● SUPPLIED MATERIAL:
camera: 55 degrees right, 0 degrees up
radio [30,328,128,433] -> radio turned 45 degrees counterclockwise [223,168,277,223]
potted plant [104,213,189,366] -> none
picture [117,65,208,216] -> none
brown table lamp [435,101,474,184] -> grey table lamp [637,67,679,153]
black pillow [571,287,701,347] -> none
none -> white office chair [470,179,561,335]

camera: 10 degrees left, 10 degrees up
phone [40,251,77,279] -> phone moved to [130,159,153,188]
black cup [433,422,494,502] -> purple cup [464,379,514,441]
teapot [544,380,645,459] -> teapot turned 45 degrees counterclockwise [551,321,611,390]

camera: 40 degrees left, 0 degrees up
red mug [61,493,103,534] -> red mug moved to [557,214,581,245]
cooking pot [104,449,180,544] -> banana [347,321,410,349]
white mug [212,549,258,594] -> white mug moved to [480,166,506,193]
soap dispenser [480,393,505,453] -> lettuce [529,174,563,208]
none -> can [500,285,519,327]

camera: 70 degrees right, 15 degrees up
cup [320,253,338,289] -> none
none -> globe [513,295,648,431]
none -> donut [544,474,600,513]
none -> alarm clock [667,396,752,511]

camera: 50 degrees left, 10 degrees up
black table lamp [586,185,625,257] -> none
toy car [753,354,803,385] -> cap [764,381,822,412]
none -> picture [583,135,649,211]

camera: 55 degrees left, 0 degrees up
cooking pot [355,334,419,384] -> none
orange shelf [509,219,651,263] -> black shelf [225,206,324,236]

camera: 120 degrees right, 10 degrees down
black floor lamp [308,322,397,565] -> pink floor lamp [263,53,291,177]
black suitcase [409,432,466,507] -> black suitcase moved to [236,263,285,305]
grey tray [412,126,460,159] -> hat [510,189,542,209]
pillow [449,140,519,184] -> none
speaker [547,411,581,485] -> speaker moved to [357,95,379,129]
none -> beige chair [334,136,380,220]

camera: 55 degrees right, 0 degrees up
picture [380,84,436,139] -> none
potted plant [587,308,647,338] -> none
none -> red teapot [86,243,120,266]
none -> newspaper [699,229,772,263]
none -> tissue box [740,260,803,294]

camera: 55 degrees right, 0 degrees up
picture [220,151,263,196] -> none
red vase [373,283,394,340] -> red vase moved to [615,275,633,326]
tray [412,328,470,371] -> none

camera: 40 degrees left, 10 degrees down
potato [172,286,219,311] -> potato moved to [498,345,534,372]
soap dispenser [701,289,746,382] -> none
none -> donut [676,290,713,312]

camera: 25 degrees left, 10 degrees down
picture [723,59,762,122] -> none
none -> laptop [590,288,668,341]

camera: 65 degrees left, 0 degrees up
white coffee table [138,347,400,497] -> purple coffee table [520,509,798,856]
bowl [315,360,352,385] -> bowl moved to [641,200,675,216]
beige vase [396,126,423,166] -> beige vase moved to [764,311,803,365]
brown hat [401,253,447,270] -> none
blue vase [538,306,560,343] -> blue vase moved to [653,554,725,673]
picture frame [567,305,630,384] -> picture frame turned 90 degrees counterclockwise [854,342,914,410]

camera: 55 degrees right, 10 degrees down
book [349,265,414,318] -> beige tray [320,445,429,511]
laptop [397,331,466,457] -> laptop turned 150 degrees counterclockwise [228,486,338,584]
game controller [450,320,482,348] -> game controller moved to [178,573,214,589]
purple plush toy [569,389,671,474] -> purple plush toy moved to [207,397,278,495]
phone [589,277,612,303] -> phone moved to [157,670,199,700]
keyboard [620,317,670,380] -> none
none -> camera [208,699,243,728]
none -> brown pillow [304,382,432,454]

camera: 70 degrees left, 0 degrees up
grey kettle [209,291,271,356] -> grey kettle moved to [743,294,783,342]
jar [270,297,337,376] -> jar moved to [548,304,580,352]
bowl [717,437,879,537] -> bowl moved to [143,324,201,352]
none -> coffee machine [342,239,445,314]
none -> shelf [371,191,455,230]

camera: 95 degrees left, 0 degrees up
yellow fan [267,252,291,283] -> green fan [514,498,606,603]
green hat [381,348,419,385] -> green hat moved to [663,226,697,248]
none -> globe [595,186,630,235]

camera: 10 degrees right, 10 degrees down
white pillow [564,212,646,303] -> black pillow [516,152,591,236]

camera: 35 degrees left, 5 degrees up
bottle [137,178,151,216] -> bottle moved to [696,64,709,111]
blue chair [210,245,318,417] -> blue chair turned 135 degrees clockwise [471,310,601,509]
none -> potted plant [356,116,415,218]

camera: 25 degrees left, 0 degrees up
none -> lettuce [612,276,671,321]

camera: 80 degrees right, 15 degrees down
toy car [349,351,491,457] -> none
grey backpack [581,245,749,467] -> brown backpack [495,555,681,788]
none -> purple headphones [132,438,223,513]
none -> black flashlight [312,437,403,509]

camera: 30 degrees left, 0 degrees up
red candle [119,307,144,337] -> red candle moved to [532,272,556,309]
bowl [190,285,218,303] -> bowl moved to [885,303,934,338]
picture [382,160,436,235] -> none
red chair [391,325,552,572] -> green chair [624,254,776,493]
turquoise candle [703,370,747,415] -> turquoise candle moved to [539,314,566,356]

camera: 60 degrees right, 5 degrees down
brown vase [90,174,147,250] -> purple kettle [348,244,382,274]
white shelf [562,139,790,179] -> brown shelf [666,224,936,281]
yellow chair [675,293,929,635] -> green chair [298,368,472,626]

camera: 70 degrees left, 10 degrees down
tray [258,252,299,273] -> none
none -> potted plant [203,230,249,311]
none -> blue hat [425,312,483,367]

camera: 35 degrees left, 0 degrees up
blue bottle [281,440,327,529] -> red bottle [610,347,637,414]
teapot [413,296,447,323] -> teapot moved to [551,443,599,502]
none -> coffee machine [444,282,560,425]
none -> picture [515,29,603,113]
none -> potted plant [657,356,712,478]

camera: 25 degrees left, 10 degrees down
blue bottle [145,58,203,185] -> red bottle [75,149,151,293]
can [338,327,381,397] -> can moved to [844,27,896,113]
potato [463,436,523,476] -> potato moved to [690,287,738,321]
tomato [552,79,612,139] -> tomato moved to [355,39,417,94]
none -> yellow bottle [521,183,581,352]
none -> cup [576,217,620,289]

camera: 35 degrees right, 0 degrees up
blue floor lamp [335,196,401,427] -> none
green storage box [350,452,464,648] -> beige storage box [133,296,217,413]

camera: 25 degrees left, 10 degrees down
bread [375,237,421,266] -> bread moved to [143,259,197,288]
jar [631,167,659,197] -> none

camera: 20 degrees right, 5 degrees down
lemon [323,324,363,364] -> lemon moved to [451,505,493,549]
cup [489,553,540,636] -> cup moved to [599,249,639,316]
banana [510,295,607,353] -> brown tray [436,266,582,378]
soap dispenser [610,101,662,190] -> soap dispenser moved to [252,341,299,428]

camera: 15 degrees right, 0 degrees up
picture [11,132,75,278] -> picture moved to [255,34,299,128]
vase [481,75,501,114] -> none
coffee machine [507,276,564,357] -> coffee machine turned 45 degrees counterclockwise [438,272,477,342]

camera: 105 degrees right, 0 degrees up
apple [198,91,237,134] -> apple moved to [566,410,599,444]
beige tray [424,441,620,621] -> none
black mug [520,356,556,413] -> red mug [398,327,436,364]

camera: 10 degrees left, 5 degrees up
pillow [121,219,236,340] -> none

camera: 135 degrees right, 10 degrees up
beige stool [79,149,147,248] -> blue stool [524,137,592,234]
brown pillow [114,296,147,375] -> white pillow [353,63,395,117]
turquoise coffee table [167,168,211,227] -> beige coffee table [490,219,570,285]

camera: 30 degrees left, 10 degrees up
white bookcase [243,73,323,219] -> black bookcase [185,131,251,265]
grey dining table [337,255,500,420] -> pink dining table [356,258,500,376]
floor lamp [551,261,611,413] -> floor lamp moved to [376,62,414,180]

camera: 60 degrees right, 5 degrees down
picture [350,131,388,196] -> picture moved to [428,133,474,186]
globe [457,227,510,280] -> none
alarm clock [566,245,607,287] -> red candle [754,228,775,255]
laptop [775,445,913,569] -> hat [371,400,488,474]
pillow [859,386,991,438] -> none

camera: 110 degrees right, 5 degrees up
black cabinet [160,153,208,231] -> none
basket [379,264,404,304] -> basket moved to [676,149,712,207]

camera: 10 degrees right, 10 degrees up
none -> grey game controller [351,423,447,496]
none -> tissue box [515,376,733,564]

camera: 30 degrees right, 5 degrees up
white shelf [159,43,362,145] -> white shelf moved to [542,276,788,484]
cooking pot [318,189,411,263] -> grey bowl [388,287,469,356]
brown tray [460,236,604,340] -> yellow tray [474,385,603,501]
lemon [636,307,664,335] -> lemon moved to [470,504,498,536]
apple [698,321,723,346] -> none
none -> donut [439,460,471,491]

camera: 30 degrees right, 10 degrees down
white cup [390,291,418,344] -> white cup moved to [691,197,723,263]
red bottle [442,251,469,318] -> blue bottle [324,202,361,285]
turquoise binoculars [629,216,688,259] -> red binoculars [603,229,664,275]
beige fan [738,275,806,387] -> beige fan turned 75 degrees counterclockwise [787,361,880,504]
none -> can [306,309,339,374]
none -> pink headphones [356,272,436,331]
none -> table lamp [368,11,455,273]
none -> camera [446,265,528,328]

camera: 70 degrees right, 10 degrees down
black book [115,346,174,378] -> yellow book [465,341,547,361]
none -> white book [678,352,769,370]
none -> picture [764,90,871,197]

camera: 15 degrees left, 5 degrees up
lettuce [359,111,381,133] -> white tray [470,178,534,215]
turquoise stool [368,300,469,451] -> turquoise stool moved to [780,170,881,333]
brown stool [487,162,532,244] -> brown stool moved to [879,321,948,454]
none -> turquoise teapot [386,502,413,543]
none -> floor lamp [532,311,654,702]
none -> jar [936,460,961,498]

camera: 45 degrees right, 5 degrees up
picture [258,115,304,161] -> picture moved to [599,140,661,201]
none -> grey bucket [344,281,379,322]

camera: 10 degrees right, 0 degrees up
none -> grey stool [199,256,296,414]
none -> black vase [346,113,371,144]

● EXERCISE INSTRUCTIONS: Only the lines above from the line with "picture [117,65,208,216] -> none" to the line with "camera: 65 degrees left, 0 degrees up", those two lines included, should be reproduced exactly.

● RESULT BELOW:
picture [117,65,208,216] -> none
brown table lamp [435,101,474,184] -> grey table lamp [637,67,679,153]
black pillow [571,287,701,347] -> none
none -> white office chair [470,179,561,335]

camera: 10 degrees left, 10 degrees up
phone [40,251,77,279] -> phone moved to [130,159,153,188]
black cup [433,422,494,502] -> purple cup [464,379,514,441]
teapot [544,380,645,459] -> teapot turned 45 degrees counterclockwise [551,321,611,390]

camera: 40 degrees left, 0 degrees up
red mug [61,493,103,534] -> red mug moved to [557,214,581,245]
cooking pot [104,449,180,544] -> banana [347,321,410,349]
white mug [212,549,258,594] -> white mug moved to [480,166,506,193]
soap dispenser [480,393,505,453] -> lettuce [529,174,563,208]
none -> can [500,285,519,327]

camera: 70 degrees right, 15 degrees up
cup [320,253,338,289] -> none
none -> globe [513,295,648,431]
none -> donut [544,474,600,513]
none -> alarm clock [667,396,752,511]

camera: 50 degrees left, 10 degrees up
black table lamp [586,185,625,257] -> none
toy car [753,354,803,385] -> cap [764,381,822,412]
none -> picture [583,135,649,211]

camera: 55 degrees left, 0 degrees up
cooking pot [355,334,419,384] -> none
orange shelf [509,219,651,263] -> black shelf [225,206,324,236]

camera: 120 degrees right, 10 degrees down
black floor lamp [308,322,397,565] -> pink floor lamp [263,53,291,177]
black suitcase [409,432,466,507] -> black suitcase moved to [236,263,285,305]
grey tray [412,126,460,159] -> hat [510,189,542,209]
pillow [449,140,519,184] -> none
speaker [547,411,581,485] -> speaker moved to [357,95,379,129]
none -> beige chair [334,136,380,220]

camera: 55 degrees right, 0 degrees up
picture [380,84,436,139] -> none
potted plant [587,308,647,338] -> none
none -> red teapot [86,243,120,266]
none -> newspaper [699,229,772,263]
none -> tissue box [740,260,803,294]

camera: 55 degrees right, 0 degrees up
picture [220,151,263,196] -> none
red vase [373,283,394,340] -> red vase moved to [615,275,633,326]
tray [412,328,470,371] -> none

camera: 40 degrees left, 10 degrees down
potato [172,286,219,311] -> potato moved to [498,345,534,372]
soap dispenser [701,289,746,382] -> none
none -> donut [676,290,713,312]

camera: 25 degrees left, 10 degrees down
picture [723,59,762,122] -> none
none -> laptop [590,288,668,341]

camera: 65 degrees left, 0 degrees up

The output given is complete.